Innenstadt. „Tante Paula“ wollte keinen Ärger. Also hat Judith Wilms, die Inhaberin von „Tante Paula“ in der Benkertstraße, vergangenen Sonntag ihren Accessoireladen geschlossen. „Ärgerlich, ausgerechnet während des Nikolausmarkts“, sagt Wilms. Andere Händler im Holländischen Viertel wollten sich das Sonntagsgeschäft nicht verderben lassen und öffneten trotz Verbots – bis das Ordnungsamt ihnen einen Strich durch die Rechnung machte: In der gesamten Innenstadt inklusive Brandenburger Straße sind am 6. Dezember 29 Läden geschlossen worden, wie Stadtsprecher Jan Brunzlow auf Anfrage mitteilt.

Bis zu 5000 Euro Geldbuße können verhängt werden

„Die Kontrollen wurden durchgeführt, weil es fünf Beschwerden gab“, so Brunzlow. Die meisten Inhaber hätten ihre Läden dann geschlossen. Einige wenige seien der Aufforderung aber nicht nachgekommen. Ihnen droht nun laut Ladenöffnungsgesetz eine Geldbuße in Höhe von bis zu 5000 Euro.

Hintergrund des Streits ist eine Verordnung, die die Stadt im Frühjahr beschlossen hatte. Demnach dürfen Läden nur an zwei Adventssonntagen öffnen – am ersten und am vierten. Zuvor war die Gewerkschaft Verdi gegen die geplanten liberalen Ladenöffnungszeiten in der Landeshauptstadt juristisch vorgegangen. Potsdam wollte zehn verkaufsoffene Sonntage, das Landesgesetz erlaubt aber nur sechs.

Am Sonntag beriefen sich laut Brunzlow einige Händler auf die Verordnung zur Tourismusversorgung. Diese Sonderregelung, die bei einem bestimmten Sortiment Sonntagsöffnung erlaubt, gilt aber im Dezember nicht. „Die Geschäfte wussten Bescheid. Wir haben sie noch einmal darauf hingewiesen“, sagt Alice Paul-Lunow, Sprecherin der Aktionsgemeinschaft Holländisches Viertel. 2016 werde der Weihnachtsmarkt im Viertel auf das erste Adventswochenende gelegt, damit die Geschäfte öffnen können. In diesem Jahr sei es dafür zu spät gewesen.
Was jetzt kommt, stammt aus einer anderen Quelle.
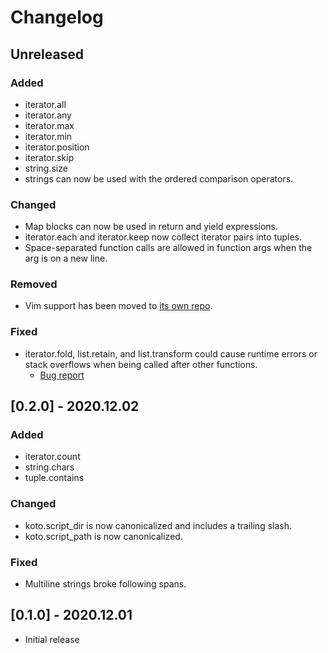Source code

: # Changelog

## Unreleased

### Added
- iterator.all
- iterator.any
- iterator.max
- iterator.min
- iterator.position
- iterator.skip
- string.size
- strings can now be used with the ordered comparison operators.

### Changed
- Map blocks can now be used in return and yield expressions.
- iterator.each and iterator.keep now collect iterator pairs into tuples.
- Space-separated function calls are allowed in function args when the arg is on
  a new line.

### Removed
- Vim support has been moved to [its own repo][vim].

### Fixed
- iterator.fold, list.retain, and list.transform could cause runtime errors or
  stack overflows when being called after other functions.
  - [Bug report](https://github.com/koto-lang/koto/issues/6)

[vim]: https://github.com/koto-lang/koto.vim


## [0.2.0] - 2020.12.02

### Added
- iterator.count
- string.chars
- tuple.contains

### Changed
- koto.script_dir is now canonicalized and includes a trailing slash.
- koto.script_path is now canonicalized.

### Fixed
- Multiline strings broke following spans.


## [0.1.0] - 2020.12.01
- Initial release
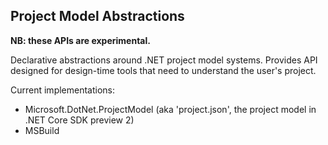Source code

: Project Model Abstractions
--------------------------

**NB: these APIs are experimental.**

Declarative abstractions around .NET project model systems. Provides API designed for design-time tools that need to understand the user's project.

Current implementations:

 - Microsoft.DotNet.ProjectModel (aka 'project.json', the project model in .NET Core SDK preview 2)
 - MSBuild

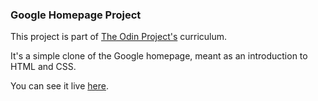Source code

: ### Google Homepage Project

This project is part of [The Odin Project's](https://www.theodinproject.com) curriculum.

It's a simple clone of the Google homepage, meant as an introduction to HTML and CSS.

You can see it live [here](https://ghfinatti.github.io/google-homepage/).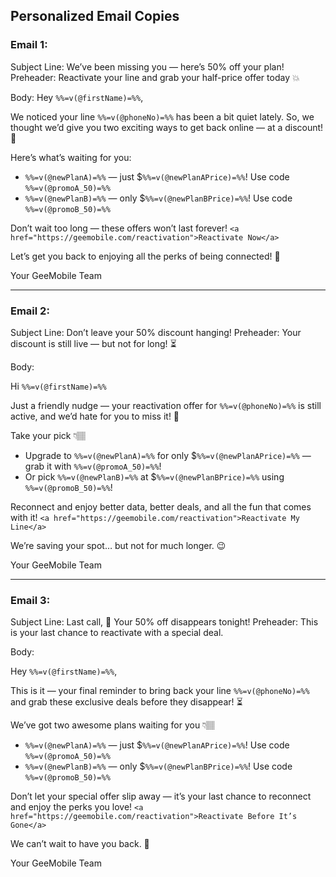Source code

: ## Personalized Email Copies

### Email 1: 
Subject Line: We’ve been missing you — here’s 50% off your plan!
Preheader: Reactivate your line and grab your half-price offer today 💥

Body:
Hey `%%=v(@firstName)=%%`,  

We noticed your line `%%=v(@phoneNo)=%%` has been a bit quiet lately. So, we thought we’d give you two exciting ways to get back online — at a discount! 🎉  

Here’s what’s waiting for you: 
- `%%=v(@newPlanA)=%%` — just $`%%=v(@newPlanAPrice)=%%`! Use code `%%=v(@promoA_50)=%%`  
- `%%=v(@newPlanB)=%%` — only $`%%=v(@newPlanBPrice)=%%`! Use code `%%=v(@promoB_50)=%%` 

Don’t wait too long — these offers won’t last forever!
`<a href="https://geemobile.com/reactivation">Reactivate Now</a>`

Let’s get you back to enjoying all the perks of being connected! 💙

Your GeeMobile Team

---

### Email 2: 

Subject Line: Don’t leave your 50% discount hanging!
Preheader: Your discount is still live — but not for long! ⏳

Body:

Hi `%%=v(@firstName)=%%`  

Just a friendly nudge — your reactivation offer for `%%=v(@phoneNo)=%%` is still active, and we’d hate for you to miss it! 💌 

Take your pick 👇🏽  
- Upgrade to `%%=v(@newPlanA)=%%` for only $`%%=v(@newPlanAPrice)=%%` — grab it with `%%=v(@promoA_50)=%%`!  
- Or pick `%%=v(@newPlanB)=%%` at $`%%=v(@newPlanBPrice)=%%` using `%%=v(@promoB_50)=%%`!

Reconnect and enjoy better data, better deals, and all the fun that comes with it!
`<a href="https://geemobile.com/reactivation">Reactivate My Line</a>`

We’re saving your spot… but not for much longer. 😉

Your GeeMobile Team

---

### Email 3:

Subject Line: Last call, 🚨 Your 50% off disappears tonight!
Preheader: This is your last chance to reactivate with a special deal.

Body:

Hey `%%=v(@firstName)=%%`,  

This is it — your final reminder to bring back your line `%%=v(@phoneNo)=%%` and grab these exclusive deals before they disappear! ⏳  

We’ve got two awesome plans waiting for you 👇🏽   
- `%%=v(@newPlanA)=%%` — just $`%%=v(@newPlanAPrice)=%%`! Use code `%%=v(@promoA_50)=%%`    
- `%%=v(@newPlanB)=%%` — only $`%%=v(@newPlanBPrice)=%%`! Use code `%%=v(@promoB_50)=%%`

Don’t let your special offer slip away — it’s your last chance to reconnect and enjoy the perks you love!
`<a href="https://geemobile.com/reactivation">Reactivate Before It’s Gone</a>`

We can’t wait to have you back. 💙

Your GeeMobile Team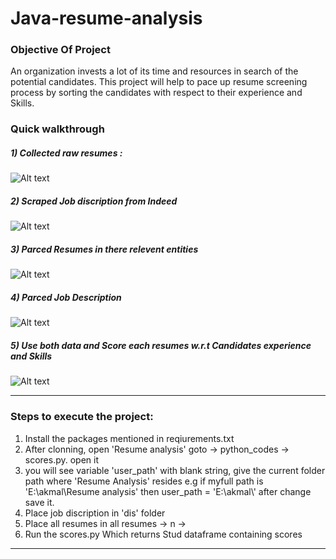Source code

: # Java-resume-analysis

### Objective Of Project
An organization invests a lot of its time and resources in search of the potential
candidates. This project will help to pace up resume screening process by sorting the candidates with respect to their experience and Skills.

### Quick walkthrough

#####  1) Collected raw resumes :

![Alt text](https://drive.google.com/uc?export=view&id=1Ij_0EEUCqvVH8MaTsiM7uBFk9HVzAbJv)

#####  2) Scraped Job discription from Indeed

![Alt text](https://drive.google.com/uc?export=view&id=1Gq4BX2xS1dTVnYap9oLTiAnCLn4DXU_6)

#####  3) Parced Resumes in there relevent entities

![Alt text](https://drive.google.com/uc?export=view&id=11VWhvj_s9sTx85cc4lirDw7UZX0sRUo7)

#####  4) Parced Job Description 

![Alt text](https://drive.google.com/uc?export=view&id=1TW31kUpE2KpMpx5TowBTknclum0OK2WG)

#####  5) Use both data and Score each resumes w.r.t Candidates experience and Skills

![Alt text](https://drive.google.com/uc?export=view&id=1Xc2jmHCSS_tJkl646I7_U4ytNj8C_GGc)
****

### Steps to execute the project:
1) Install the packages mentioned in reqiurements.txt 
2) After clonning, open 'Resume analysis' goto -> python_codes -> scores.py. open it 
3) you will see variable 'user_path' with blank string, give the current folder path where 'Resume Analysis' resides
   e.g if myfull path is 'E:\\akmal\\Resume analysis' then
   user_path = 'E:\\akmal\\' after change save it.
4) Place job discription in 'dis' folder
5) Place all resumes in all resumes -> n ->
6) Run the scores.py Which returns Stud dataframe containing scores
****

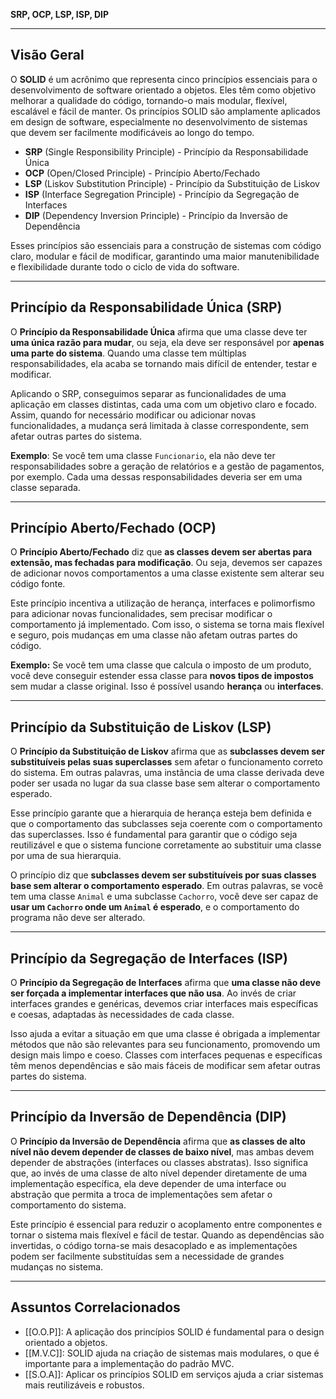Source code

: **SRP, OCP, LSP, ISP, DIP**

---

## **Visão Geral**

O **SOLID** é um acrônimo que representa cinco princípios essenciais para o desenvolvimento de software orientado a objetos. Eles têm como objetivo melhorar a qualidade do código, tornando-o mais modular, flexível, escalável e fácil de manter. Os princípios SOLID são amplamente aplicados em design de software, especialmente no desenvolvimento de sistemas que devem ser facilmente modificáveis ao longo do tempo.

- **SRP** (Single Responsibility Principle) - Princípio da Responsabilidade Única
- **OCP** (Open/Closed Principle) - Princípio Aberto/Fechado
- **LSP** (Liskov Substitution Principle) - Princípio da Substituição de Liskov
- **ISP** (Interface Segregation Principle) - Princípio da Segregação de Interfaces
- **DIP** (Dependency Inversion Principle) - Princípio da Inversão de Dependência

Esses princípios são essenciais para a construção de sistemas com código claro, modular e fácil de modificar, garantindo uma maior manutenibilidade e flexibilidade durante todo o ciclo de vida do software.

---

## **Princípio da Responsabilidade Única (SRP)**

O **Princípio da Responsabilidade Única** afirma que uma classe deve ter **uma única razão para mudar**, ou seja, ela deve ser responsável por **apenas uma parte do sistema**. Quando uma classe tem múltiplas responsabilidades, ela acaba se tornando mais difícil de entender, testar e modificar.

Aplicando o SRP, conseguimos separar as funcionalidades de uma aplicação em classes distintas, cada uma com um objetivo claro e focado. Assim, quando for necessário modificar ou adicionar novas funcionalidades, a mudança será limitada à classe correspondente, sem afetar outras partes do sistema.

**Exemplo**: Se você tem uma classe `Funcionario`, ela não deve ter responsabilidades sobre a geração de relatórios e a gestão de pagamentos, por exemplo. Cada uma dessas responsabilidades deveria ser em uma classe separada.


---

## **Princípio Aberto/Fechado (OCP)**

O **Princípio Aberto/Fechado** diz que **as classes devem ser abertas para extensão, mas fechadas para modificação**. Ou seja, devemos ser capazes de adicionar novos comportamentos a uma classe existente sem alterar seu código fonte.

Este princípio incentiva a utilização de herança, interfaces e polimorfismo para adicionar novas funcionalidades, sem precisar modificar o comportamento já implementado. Com isso, o sistema se torna mais flexível e seguro, pois mudanças em uma classe não afetam outras partes do código.

**Exemplo:** Se você tem uma classe que calcula o imposto de um produto, você deve conseguir estender essa classe para **novos tipos de impostos** sem mudar a classe original. Isso é possível usando **herança** ou **interfaces**.


---

## **Princípio da Substituição de Liskov (LSP)**

O **Princípio da Substituição de Liskov** afirma que as **subclasses devem ser substituíveis pelas suas superclasses** sem afetar o funcionamento correto do sistema. Em outras palavras, uma instância de uma classe derivada deve poder ser usada no lugar da sua classe base sem alterar o comportamento esperado.

Esse princípio garante que a hierarquia de herança esteja bem definida e que o comportamento das subclasses seja coerente com o comportamento das superclasses. Isso é fundamental para garantir que o código seja reutilizável e que o sistema funcione corretamente ao substituir uma classe por uma de sua hierarquia.

O princípio diz que **subclasses devem ser substituíveis por suas classes base sem alterar o comportamento esperado**. Em outras palavras, se você tem uma classe `Animal` e uma subclasse `Cachorro`, você deve ser capaz de **usar um `Cachorro` onde um `Animal` é esperado**, e o comportamento do programa não deve ser alterado.


---

## **Princípio da Segregação de Interfaces (ISP)**

O **Princípio da Segregação de Interfaces** afirma que **uma classe não deve ser forçada a implementar interfaces que não usa**. Ao invés de criar interfaces grandes e genéricas, devemos criar interfaces mais específicas e coesas, adaptadas às necessidades de cada classe.

Isso ajuda a evitar a situação em que uma classe é obrigada a implementar métodos que não são relevantes para seu funcionamento, promovendo um design mais limpo e coeso. Classes com interfaces pequenas e específicas têm menos dependências e são mais fáceis de modificar sem afetar outras partes do sistema.


---

## **Princípio da Inversão de Dependência (DIP)**

O **Princípio da Inversão de Dependência** afirma que **as classes de alto nível não devem depender de classes de baixo nível**, mas ambas devem depender de abstrações (interfaces ou classes abstratas). Isso significa que, ao invés de uma classe de alto nível depender diretamente de uma implementação específica, ela deve depender de uma interface ou abstração que permita a troca de implementações sem afetar o comportamento do sistema.

Este princípio é essencial para reduzir o acoplamento entre componentes e tornar o sistema mais flexível e fácil de testar. Quando as dependências são invertidas, o código torna-se mais desacoplado e as implementações podem ser facilmente substituídas sem a necessidade de grandes mudanças no sistema.


---
## **Assuntos Correlacionados** 

- [[O.O.P]]: A aplicação dos princípios SOLID é fundamental para o design orientado a objetos. 
- [[M.V.C]]: SOLID ajuda na criação de sistemas mais modulares, o que é importante para a implementação do padrão MVC. 
- [[S.O.A]]: Aplicar os princípios SOLID em serviços ajuda a criar sistemas mais reutilizáveis e robustos.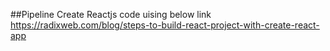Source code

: ##Pipeline
Create Reactjs code uising below link
https://radixweb.com/blog/steps-to-build-react-project-with-create-react-app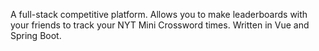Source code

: A full-stack competitive platform. Allows you to make leaderboards with your friends to track your NYT Mini Crossword times. Written in Vue and Spring Boot.
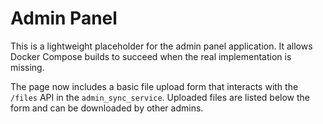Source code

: # Admin Panel

This is a lightweight placeholder for the admin panel application. It allows Docker Compose builds to succeed when the real implementation is missing.

The page now includes a basic file upload form that interacts with the `/files` API in the `admin_sync_service`. Uploaded files are listed below the form and can be downloaded by other admins.
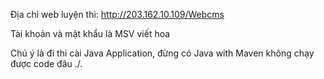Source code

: Địa chỉ web luyện thi: http://203.162.10.109/Webcms

Tài khoản và mật khẩu là MSV viết hoa

Chú ý là đi thi cài Java Application, đừng có Java with Maven không chạy được code đâu ./.
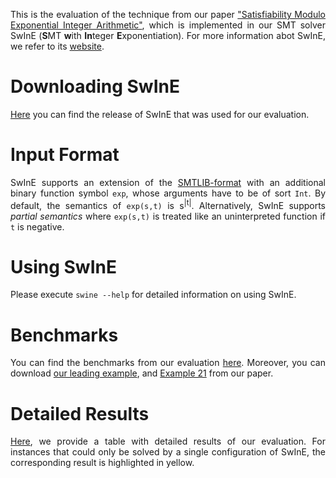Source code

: <head>
    <title>Satisfiability Modulo Exponential Integer Arithmetic</title>
    <style>
        p {text-align: justify;}
    </style>
</head>

This is the evaluation of the technique from our paper <a href="https://arxiv.org/abs/2402.01501">"Satisfiability Modulo Exponential Integer Arithmetic"</a>, which is implemented in our SMT solver SwInE (**S**MT **w**ith **In**teger **E**xponentiation). For more information abot SwInE, we refer to its [website](https://ffrohn.github.io/swine/).

# Downloading SwInE

[Here](https://github.com/ffrohn/swine/releases/tag/v0.1.0) you can find the release of SwInE that was used for our evaluation.

# Input Format

SwInE supports an extension of the [SMTLIB-format](https://smtlib.cs.uiowa.edu/) with an additional binary function symbol `exp`, whose arguments have to be of sort `Int`.
By default, the semantics of `exp(s,t)` is s<sup>|t|</sup>.
Alternatively, SwInE supports *partial semantics* where `exp(s,t)` is treated like an uninterpreted function if `t` is negative.

# Using SwInE

Please execute `swine --help` for detailed information on using SwInE.

# Benchmarks

You can find the benchmarks from our evaluation [here](https://github.com/ffrohn/QF_EIA/tree/v0.1.0).
Moreover, you can download [our leading example](leading.smt2), and [Example 21](ex21.smt2) from our paper.

# Detailed Results

<a href="results.html">Here</a>, we provide a table with detailed results of our evaluation.
For instances that could only be solved by a single configuration of SwInE, the corresponding result is highlighted in yellow.
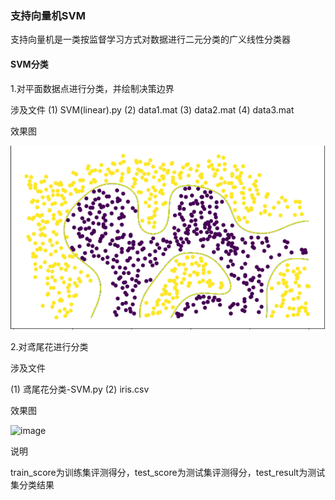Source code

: ### 支持向量机SVM
支持向量机是一类按监督学习方式对数据进行二元分类的广义线性分类器
#### SVM分类
1.对平面数据点进行分类，并绘制决策边界

涉及文件
(1) SVM(linear).py
(2) data1.mat
(3) data2.mat
(4) data3.mat

效果图

![image](https://github.com/jiaozi12/Algorithmic-Implementation/blob/master/%E6%9C%BA%E5%99%A8%E5%AD%A6%E4%B9%A0/%E6%94%AF%E6%8C%81%E5%90%91%E9%87%8F%E6%9C%BASVM/image/SVM%E6%95%88%E6%9E%9C%E5%9B%BE.png)

2.对鸢尾花进行分类

涉及文件

(1) 鸢尾花分类-SVM.py
(2) iris.csv

效果图

![image]()

说明

train_score为训练集评测得分，test_score为测试集评测得分，test_result为测试集分类结果

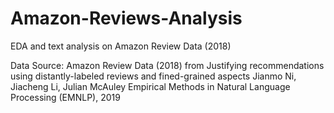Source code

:# Amazon-Reviews-Analysis
EDA and text analysis on Amazon Review Data (2018)

Data Source:
Amazon Review Data (2018) from
Justifying recommendations using distantly-labeled reviews and fined-grained aspects
Jianmo Ni, Jiacheng Li, Julian McAuley
Empirical Methods in Natural Language Processing (EMNLP), 2019
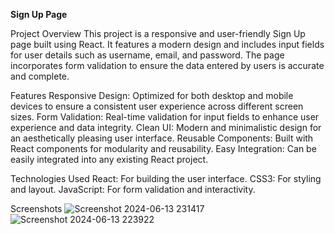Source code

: **Sign Up Page**

Project Overview
This project is a responsive and user-friendly Sign Up page built using React. It features a modern design and includes input fields for user details such as username, email, and password. The page incorporates form validation to ensure the data entered by users is accurate and complete.

Features
Responsive Design: Optimized for both desktop and mobile devices to ensure a consistent user experience across different screen sizes.
Form Validation: Real-time validation for input fields to enhance user experience and data integrity.
Clean UI: Modern and minimalistic design for an aesthetically pleasing user interface.
Reusable Components: Built with React components for modularity and reusability.
Easy Integration: Can be easily integrated into any existing React project.

Technologies Used
React: For building the user interface.
CSS3: For styling and layout.
JavaScript: For form validation and interactivity.

Screenshots
![Screenshot 2024-06-13 231417](https://github.com/v1shwaj1th/Login_React/assets/133970712/71bf7d72-6a3e-4e93-8346-f4815fc03d07)
![Screenshot 2024-06-13 223922](https://github.com/v1shwaj1th/Login_React/assets/133970712/6d8c5c81-fdee-4ac8-966d-af3192bd8c61)
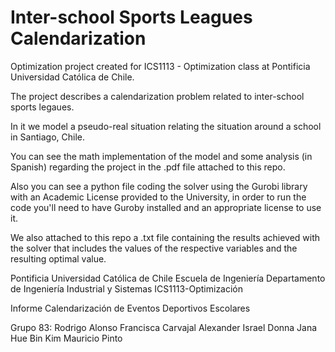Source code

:# Inter-school Sports Leagues Calendarization
Optimization project created for ICS1113 - Optimization class at Pontificia Universidad Católica de Chile.

The project describes a calendarization problem related to inter-school sports legaues.

In it we model a pseudo-real situation relating the situation around a school in Santiago, Chile.

You can see the math implementation of the model and some analysis (in Spanish) regarding the project in the .pdf file attached to this repo.

Also you can see a python file coding the solver using the Gurobi library with an Academic License provided to the University, in order to run the code you'll need to have Guroby installed and an appropriate license to use it.

We also attached to this repo a .txt file containing the results achieved with the solver that includes the values of the respective variables and the resulting optimal value.

Pontificia Universidad Católica de Chile
Escuela de Ingeniería
Departamento de Ingeniería Industrial y Sistemas
ICS1113-Optimización

Informe Calendarización de Eventos Deportivos Escolares

Grupo 83:
Rodrigo Alonso 
Francisca Carvajal 
Alexander Israel 
Donna Jana 
Hue Bin Kim 
Mauricio Pinto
Geschäftsleute halten die Regelung für unsinnig

„Die Ordnungsamtsmitarbeiter waren nicht unfreundlich. Sie machen eben ihren Job“, sagt eine Geschäftsinhaberin, die am Sonntag ihren Laden öffnete und lieber anonym bleiben möchte. Die Argumentation von Verdi, die Sonntagsöffnungen belasteten die Angestellten, gelte für die meisten Läden im Holländischen Viertel gar nicht. „Unsere Läden sind klein, meist ist der Inhaber gleichzeitig der Verkäufer“, sagt die Händlerin. „Wir müssen ja nicht vor uns selbst geschützt werden.“

Auch Judith Wilms findet die Regelung nicht gut. „Diese Stadt ist sehr eigenartig“, sagt die Geschäftsfrau aus Nordrhein-Westfalen. „Wir wollen Potsdam beleben und dann werden uns Steine in den Weg gelegt.“ Auch kommenden Sonntag, zum Niederländischen Adventsmarkt, müssen die Geschäfte zu bleiben.